Palazzo dei Vicari

Il Palazzo dei Vicari si trova a dominare l’omonima spaziosa piazza ed è il monumento simbolo del borgo di Scarperia, nonché l’unico tra i palazzi toscani che evoca così fortemente l’immagine di Firenze. Il nome deriva dai “Vicari” rappresentanti della repubblica di Firenze nel territorio che abitavano appunto nel palazzo.

L’attuale aspetto è il risultato di una serie di lavori di restauro che durarono dal 1932 al 1937 e che riguardarono il coronamento merlato che corre lungo il camminamento. Adesso merli e beccatelli decorano la facciata e tutto il palazzo dando una nuova “immagine medievale” che attinge dal modello del fiorentino Palazzo della Signoria.

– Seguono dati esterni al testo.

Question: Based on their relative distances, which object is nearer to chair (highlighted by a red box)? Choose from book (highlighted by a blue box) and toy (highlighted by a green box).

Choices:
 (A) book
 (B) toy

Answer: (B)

La facciata in pietra forte è adorna di numerosissimi stemmi in pietra serena e terracotta invetriata, emblemi dei Vicari succedutisi nel governo del paese; nella torre, alta 42 metri, è presente la mostra in maiolica dell’orologio, opera della famiglia Chini, decoratori ceramisti di Borgo San Lorenzo, che ha sostituito nel secolo scorso il vecchio quadrante a intonaco, le cui tracce, guardando con attenzione, sono ancora visibili.

Gli stemmi

Un affascinante mosaico di storia raccontata per immagini.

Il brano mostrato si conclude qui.